Steady-State Stability and the Second Derivative

[The Head]

Hi. I have a question about steady-state stability and the second derivative test. I have been reading about it in a book on mathematical modeling, and the section concerns differential equations. I believe this forum is more appropriate than "General Math," but let me know if it is not.

From what I was reading, my understanding is that if the second derivative is positive, then at a point where the first derivative is zero, then the system is unstable. Similarly, if the second derivative is negative, it is stable. Can someone please provide me with a reason why this is the case (either mathematically, graphically).
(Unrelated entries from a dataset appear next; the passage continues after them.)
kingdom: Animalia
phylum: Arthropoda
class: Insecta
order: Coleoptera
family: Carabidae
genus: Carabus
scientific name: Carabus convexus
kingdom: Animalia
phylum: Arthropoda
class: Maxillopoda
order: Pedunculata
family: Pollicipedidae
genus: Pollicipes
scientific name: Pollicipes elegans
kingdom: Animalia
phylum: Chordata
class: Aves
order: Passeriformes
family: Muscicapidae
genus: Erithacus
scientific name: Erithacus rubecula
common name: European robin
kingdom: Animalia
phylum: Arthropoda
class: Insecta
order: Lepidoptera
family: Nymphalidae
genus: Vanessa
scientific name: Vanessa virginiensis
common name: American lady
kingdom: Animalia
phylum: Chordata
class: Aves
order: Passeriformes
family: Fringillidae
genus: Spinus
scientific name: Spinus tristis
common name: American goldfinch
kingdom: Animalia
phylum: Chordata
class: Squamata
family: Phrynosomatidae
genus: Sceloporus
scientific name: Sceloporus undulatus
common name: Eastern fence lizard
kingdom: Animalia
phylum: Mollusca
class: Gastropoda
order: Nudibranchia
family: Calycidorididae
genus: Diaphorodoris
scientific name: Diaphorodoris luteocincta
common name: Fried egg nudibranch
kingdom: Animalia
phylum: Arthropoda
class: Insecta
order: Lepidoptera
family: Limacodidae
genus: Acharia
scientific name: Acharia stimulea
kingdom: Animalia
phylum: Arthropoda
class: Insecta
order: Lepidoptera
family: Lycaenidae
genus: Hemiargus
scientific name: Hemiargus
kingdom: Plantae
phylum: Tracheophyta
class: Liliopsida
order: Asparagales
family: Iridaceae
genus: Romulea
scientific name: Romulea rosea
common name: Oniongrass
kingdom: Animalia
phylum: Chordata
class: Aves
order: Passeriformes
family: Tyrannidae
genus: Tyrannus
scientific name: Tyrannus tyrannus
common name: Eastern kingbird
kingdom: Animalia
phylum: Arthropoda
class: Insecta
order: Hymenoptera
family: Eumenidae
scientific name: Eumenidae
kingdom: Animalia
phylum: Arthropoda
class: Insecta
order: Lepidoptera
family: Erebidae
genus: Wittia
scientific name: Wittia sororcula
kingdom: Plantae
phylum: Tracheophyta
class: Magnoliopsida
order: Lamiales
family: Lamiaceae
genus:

Why would a function such as f(x)=x^2 (whose second derivative is positive) be unstable at its steady-state points?

What confuses me is when I think about an example of energy in physics. Take the graph of f(x) = x^2. Moving slightly away from x = 0 (because f'(x)=0 at x=o), the system easily slides back down to the point of equilibrium. Whereas with f(x)= -x^2, a slight movement to either side causes the system to fall away from these points.

Thanks!

 

[gtoguy97]

The reason why a function such as f(x)=x^2 is unstable at its steady-state points is because its second derivative is positive. This means that the slope of the function is increasing, which implies that the function is becoming steeper and thus is more likely to be pushed away from its steady-state point. On the other hand, a function such as f(x)=−x^2 has a negative second derivative, which implies that it is getting less steep as you move away from the steady-state point and thus is more likely to remain at or near the point. Graphically, this can be seen by looking at the graph of the two functions. For the function f(x)=x^2, the graph is an upward-opening parabola, whereas for the function f(x)=−x^2, the graph is a downward-opening parabola.